QUOTED PASSAGE |
Platforms such as Binaryx have successfully tokenized properties in diverse markets including Bali, Turkey, and Montenegro. These platforms allow investors to purchase fractional shares of income-generating real estate with minimum investments often as low as $50 or $100. The result? A democratization of access that was previously unthinkable for cross-border property exposure.
How Tokenization Breaks Down Traditional Barriers
The traditional model of international real estate investment has long been plagued by high entry costs, illiquidity, complex legal requirements, and opaque markets. Tokenization addresses these pain points head-on:
- Fractional Ownership: Investors can buy small portions of high-value properties, enabling diversification across geographies and asset types without massive capital outlays.
- 24/7 Trading: Blockchain-based marketplaces facilitate round-the-clock trading of property tokens, vastly improving liquidity compared to legacy models.
- Lower Transaction Costs: Smart contracts automate many legal and administrative processes, reducing fees and settlement times.
- Increased Transparency: All transactions are recorded on-chain, providing immutable proof of ownership and transaction history.
This new paradigm is especially attractive for international investors seeking exposure to stable rental yields or capital appreciation in overseas markets. For more on how tokenization is solving liquidity challenges for global investors, see our deep dive at this link.

INSTRUCTIONS FOR THE TASK | Pick up the passage on real estate tokenization after its last sentence and extend it with a few more paragraphs.

DATA PROVIDED |

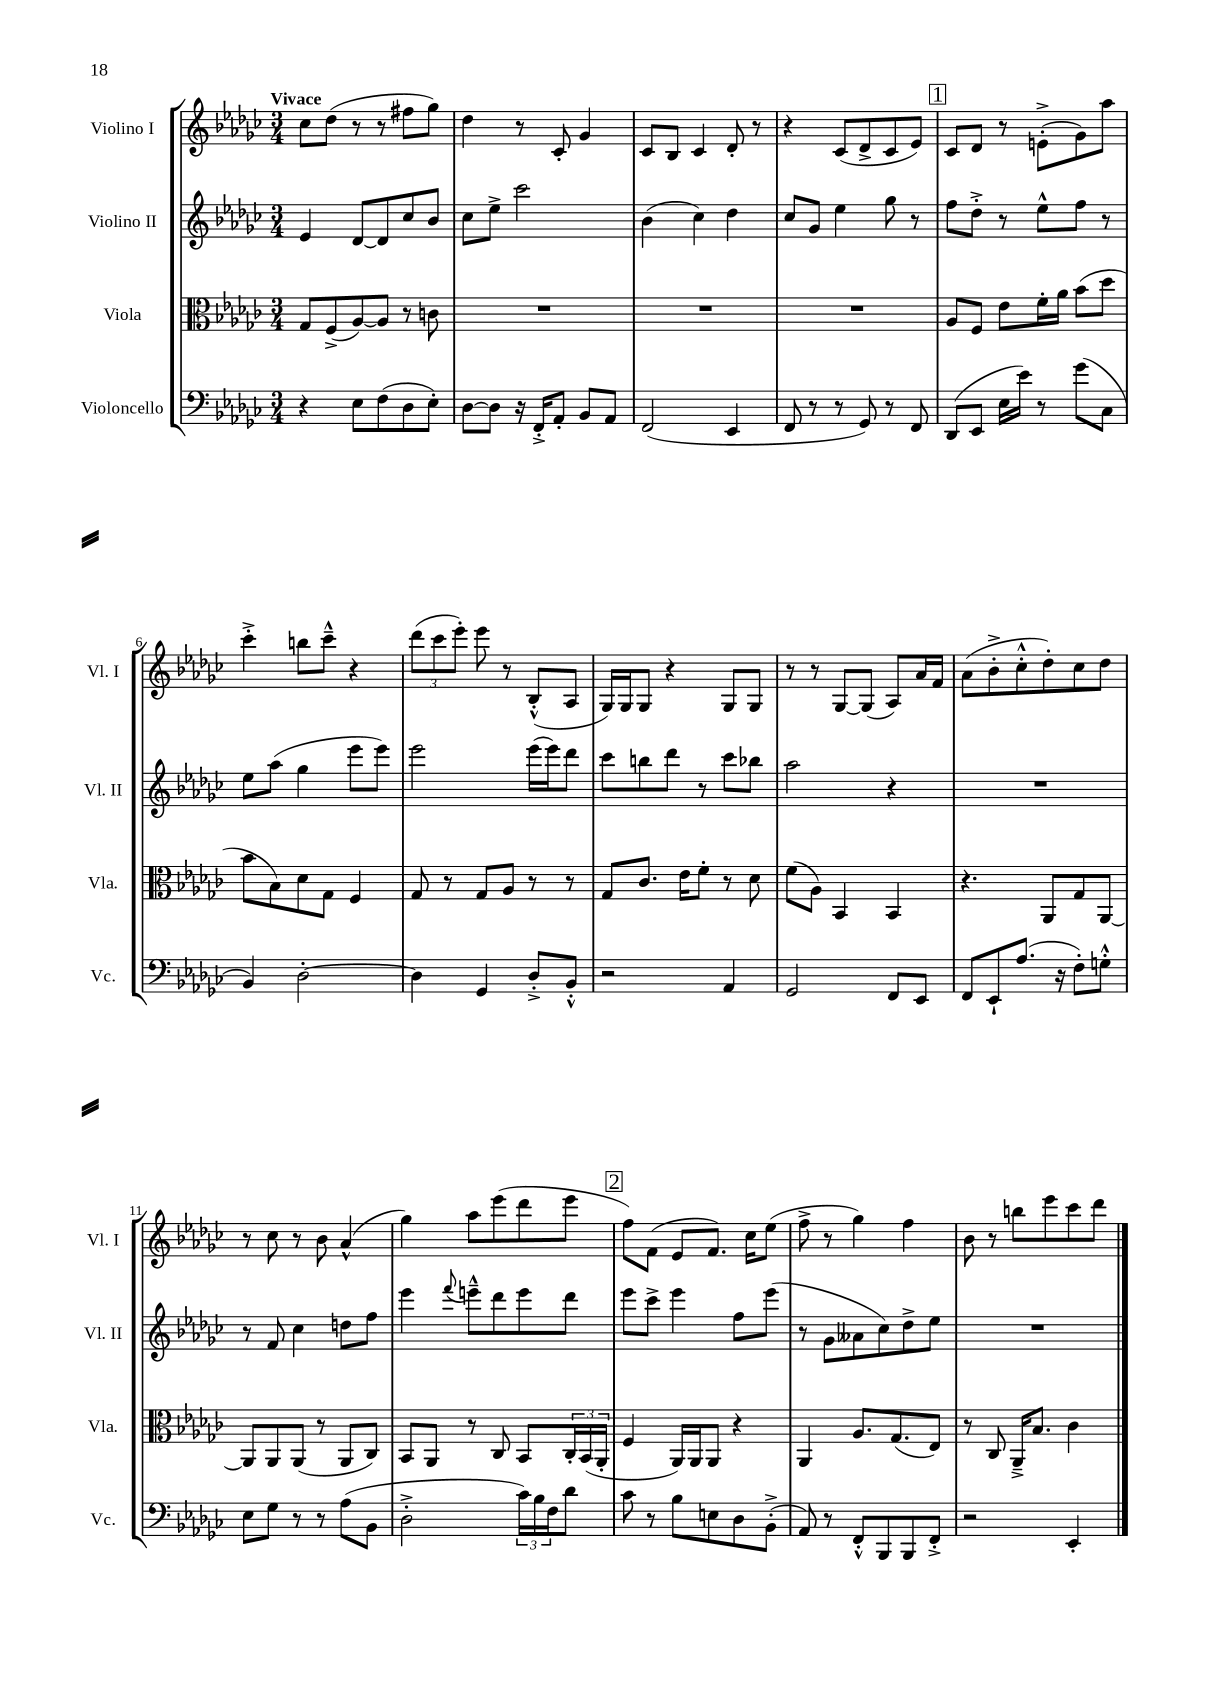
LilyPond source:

<<
\new StaffGroup <<
\new Staff = "s0" \with { instrumentName = "Violino I" shortInstrumentName = "Vl. I" } {
    \clef treble \key ges \major \numericTimeSignature \time 3/4 \tempo "Vivace"
    ces''8 des''8( r8 r8 fis''8 ges''8) |
    des''4 r8 ces'8-. ges'4 |
    ces'8 bes8 ces'4 des'8-. r8 |
    r4 ces'8( des'8-> ces'8 ees'8) |
    \mark \markup { \box "1" } ces'8 des'8 r8 e'8-.->( ges'8) aes''8 |
    ces'''4-.-> b''8 ces'''8---^ r4 |
    \tuplet 3/2 { des'''8( ces'''8 ees'''8-.) } ees'''8 r8 bes8-.-^( aes8 |
    ges16) ges16 ges8 r4 ges8 ges8 |
    r8 r8 ges8~ ges8( aes8) aes'16 f'16 |
    aes'8( bes'8-.-> ces''8-.-^ des''8-.) ces''8 des''8 |
    r8 ces''8 r8 bes'8 aes'4-^( |
    ges''4) aes''8 ees'''8( des'''8 ees'''8 |
    \mark \markup { \box "2" } f''8) f'8( ees'8 f'8.) ces''16 ees''8( |
    f''8-> r8 ges''4) f''4 |
    bes'8 r8 b''8 ees'''8 ces'''8 des'''8 \bar "|." |
}
\new Staff = "s1" \with { instrumentName = "Violino II" shortInstrumentName = "Vl. II" } {
    \clef treble \key ges \major \numericTimeSignature \time 3/4
    ees'4 des'8~ des'8 ces''8 bes'8 |
    ces''8 ees''8-> ces'''2 |
    bes'4( ces''4) des''4 |
    ces''8 ges'8 ees''4 ges''8 r8 |
    \mark \markup { \box "1" } f''8 des''8-.-> r8 ees''8-^ f''8 r8 |
    ees''8 aes''8( ges''4 ees'''8 ees'''8) |
    ees'''2 ees'''16( ees'''16) des'''8 |
    ces'''8 b''8 des'''8 r8 ces'''8 bes''8 |
    aes''2 r4 |
    R2. |
    r8 f'8 ces''4 d''8 f''8 |
    ees'''4 \appoggiatura { f'''8 } e'''8---^ des'''8 e'''8 des'''8 |
    \mark \markup { \box "2" } ees'''8 ces'''8-> ees'''4 f''8 ees'''8( |
    r8 ges'8 aeses'8 ces''8) des''8-> ees''8 |
    R2. \bar "|." |
}
\new Staff = "s2" \with { instrumentName = "Viola" shortInstrumentName = "Vla." } {
    \clef alto \key ges \major \numericTimeSignature \time 3/4
    ges8 f8->( aes8~) aes8 r8 c'8 |
    R2. |
    R2. |
    R2. |
    \mark \markup { \box "1" } aes8 f8 ees'8 f'16-. aes'16 bes'8( des''8 |
    bes'8 bes8) des'8 ges8 f4 |
    ges8 r8 ges8 aes8 r8 r8 |
    ges8 ces'8. ees'16 f'8-. r8 des'8 |
    f'8( aes8) bes,4 bes,4 |
    r4. aes,8 ges8 aes,8~ |
    aes,8 aes,8 aes,8( r8 aes,8 ces8) |
    bes,8 aes,8 r8 ces8 bes,8 \tuplet 3/2 { ces16-. bes,16( aes,16-. } |
    \mark \markup { \box "2" } f4 aes,16) aes,16 aes,8 r4 |
    aes,4 aes8. ges8.( ees8) |
    r8 ces8 aes,16---> bes8. ces'4 \bar "|." |
}
\new Staff = "s3" \with { instrumentName = "Violoncello" shortInstrumentName = "Vc." } {
    \clef bass \key ges \major \numericTimeSignature \time 3/4
    r4 ees8 f8( des8 ees8-.) |
    des8~ des8 r16 f,16-.-> aes,8-. bes,8 aes,8 |
    f,2( ees,4 |
    f,8 r8 r8 ges,8) r8 f,8 |
    \mark \markup { \box "1" } des,8( ees,8 ees16 ees'16) r8 ges'8( ces8 |
    bes,4) des2~-. |
    des4 ges,4 des8-.-> bes,8-.-^ |
    r2 aes,4 |
    ges,2 f,8 ees,8 |
    f,8 ees,8-! aes8.( r16 f8-.) g8-.-^ |
    ees8 ges8 r8 r8 aes8( bes,8 |
    des2-.-> \tuplet 3/2 { ces'16) bes16 f16 } des'8 |
    \mark \markup { \box "2" } ces'8 r8 bes8 e8 des8 bes,8-.->( |
    aes,8) r8 f,8-.-^ bes,,8 bes,,8 f,8-.-> |
    r2 ees,4-. \bar "|." |
}
>>
>>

FINAL RESULT |
The Regulatory Landscape: Progress Amid Uncertainty
No revolution comes without its hurdles. While jurisdictions such as the European Union and Singapore are moving toward clearer guidelines for digital assets and property tokens, others remain cautious. For instance, China’s securities regulator recently advised some local brokerages to pause their real-world asset tokenization activities in Hong Kong due to concerns over rapid expansion. This highlights the ongoing need for standardized frameworks that protect investors while fostering innovation.
The trend line remains clear: institutional adoption is accelerating as regulatory clarity improves. The allocation of tokenized assets in global real estate portfolios is projected to grow from just 1.3% in 2023 to at least 6% by 2027 according to EY – a testament to both rising confidence and maturing infrastructure.
Yet, the path forward will not be uniform. Regulatory divergence between markets could create pockets of opportunity as well as friction. Platforms operating in jurisdictions with robust legal recognition of property tokens are likely to attract greater capital inflows, while those in less certain environments may face delays or additional compliance costs. Investors must remain vigilant, conducting due diligence not only on the underlying assets but also on the regulatory standing of tokenization platforms.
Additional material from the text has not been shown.